TO DO:
What is needed is an exact copy of the lines from the start of the records below through the line with "[00:03:48.540] - Alys Mumford", without the pictures.

(Page images and extracted text)
==========

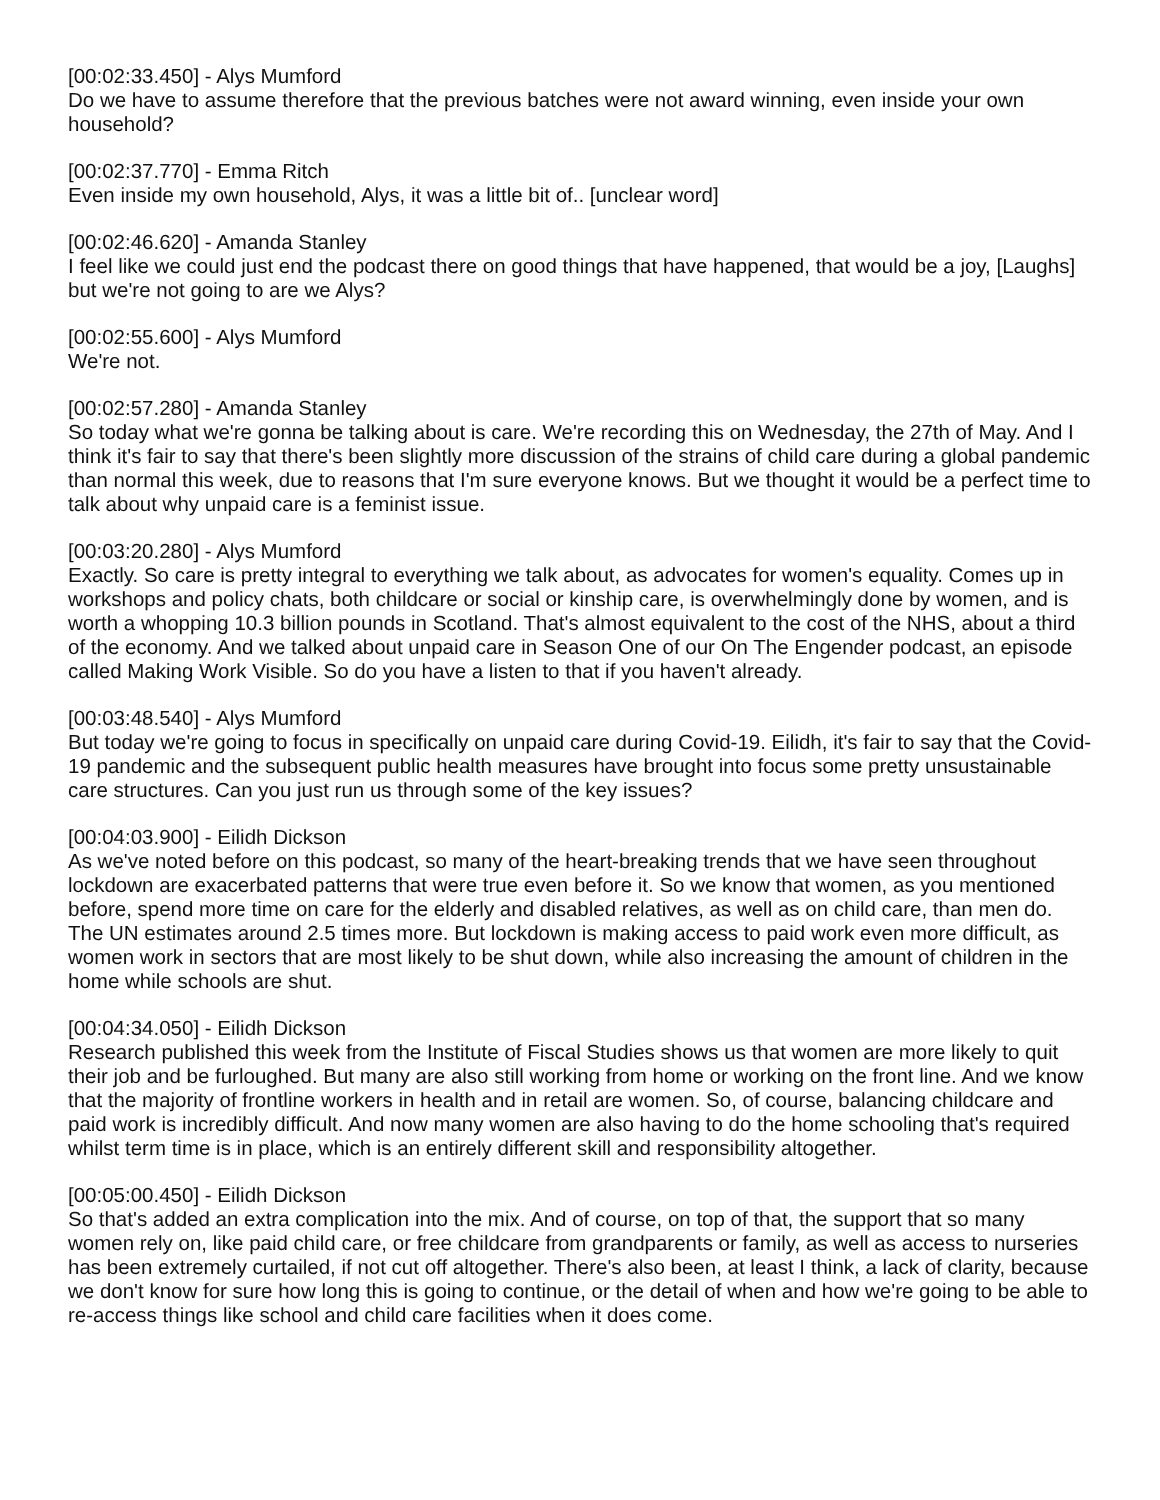[00:02:33.450] - Alys Mumford
Do we have to assume therefore that the previous batches were not award winning, even inside your own household?
[00:02:37.770] - Emma Ritch
Even inside my own household, Alys, it was a little bit of.. [unclear word]
[00:02:46.620] - Amanda Stanley
I feel like we could just end the podcast there on good things that have happened, that would be a joy, [Laughs] but we're not going to are we Alys?
[00:02:55.600] - Alys Mumford
We're not.
[00:02:57.280] - Amanda Stanley
So today what we're gonna be talking about is care. We're recording this on Wednesday, the 27th of May. And I think it's fair to say that there's been slightly more discussion of the strains of child care during a global pandemic than normal this week, due to reasons that I'm sure everyone knows. But we thought it would be a perfect time to talk about why unpaid care is a feminist issue.
[00:03:20.280] - Alys Mumford
Exactly. So care is pretty integral to everything we talk about, as advocates for women's equality. Comes up in workshops and policy chats, both childcare or social or kinship care, is overwhelmingly done by women, and is worth a whopping 10.3 billion pounds in Scotland. That's almost equivalent to the cost of the NHS, about a third of the economy. And we talked about unpaid care in Season One of our On The Engender podcast, an episode called Making Work Visible. So do you have a listen to that if you haven't already.
[00:03:48.540] - Alys Mumford
But today we're going to focus in specifically on unpaid care during Covid-19. Eilidh, it's fair to say that the Covid-19 pandemic and the subsequent public health measures have brought into focus some pretty unsustainable care structures. Can you just run us through some of the key issues?
[00:04:03.900] - Eilidh Dickson
As we've noted before on this podcast, so many of the heart-breaking trends that we have seen throughout lockdown are exacerbated patterns that were true even before it. So we know that women, as you mentioned before, spend more time on care for the elderly and disabled relatives, as well as on child care, than men do. The UN estimates around 2.5 times more. But lockdown is making access to paid work even more difficult, as women work in sectors that are most likely to be shut down, while also increasing the amount of children in the home while schools are shut.
[00:04:34.050] - Eilidh Dickson
Research published this week from the Institute of Fiscal Studies shows us that women are more likely to quit their job and be furloughed. But many are also still working from home or working on the front line. And we know that the majority of frontline workers in health and in retail are women. So, of course, balancing childcare and paid work is incredibly difficult. And now many women are also having to do the home schooling that's required whilst term time is in place, which is an entirely different skill and responsibility altogether.
[00:05:00.450] - Eilidh Dickson
So that's added an extra complication into the mix. And of course, on top of that, the support that so many women rely on, like paid child care, or free childcare from grandparents or family, as well as access to nurseries has been extremely curtailed, if not cut off altogether. There's also been, at least I think, a lack of clarity, because we don't know for sure how long this is going to continue, or the detail of when and how we're going to be able to re-access things like school and child care facilities when it does come.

==========

ANSWER TO THIS TASK:
[00:02:33.450] - Alys Mumford
Do we have to assume therefore that the previous batches were not award winning, even inside your own household?
[00:02:37.770] - Emma Ritch
Even inside my own household, Alys, it was a little bit of.. [unclear word]
[00:02:46.620] - Amanda Stanley
I feel like we could just end the podcast there on good things that have happened, that would be a joy, [Laughs] but we're not going to are we Alys?
[00:02:55.600] - Alys Mumford
We're not.
[00:02:57.280] - Amanda Stanley
So today what we're gonna be talking about is care. We're recording this on Wednesday, the 27th of May. And I think it's fair to say that there's been slightly more discussion of the strains of child care during a global pandemic than normal this week, due to reasons that I'm sure everyone knows. But we thought it would be a perfect time to talk about why unpaid care is a feminist issue.
[00:03:20.280] - Alys Mumford
Exactly. So care is pretty integral to everything we talk about, as advocates for women's equality. Comes up in workshops and policy chats, both childcare or social or kinship care, is overwhelmingly done by women, and is worth a whopping 10.3 billion pounds in Scotland. That's almost equivalent to the cost of the NHS, about a third of the economy. And we talked about unpaid care in Season One of our On The Engender podcast, an episode called Making Work Visible. So do you have a listen to that if you haven't already.
[00:03:48.540] - Alys Mumford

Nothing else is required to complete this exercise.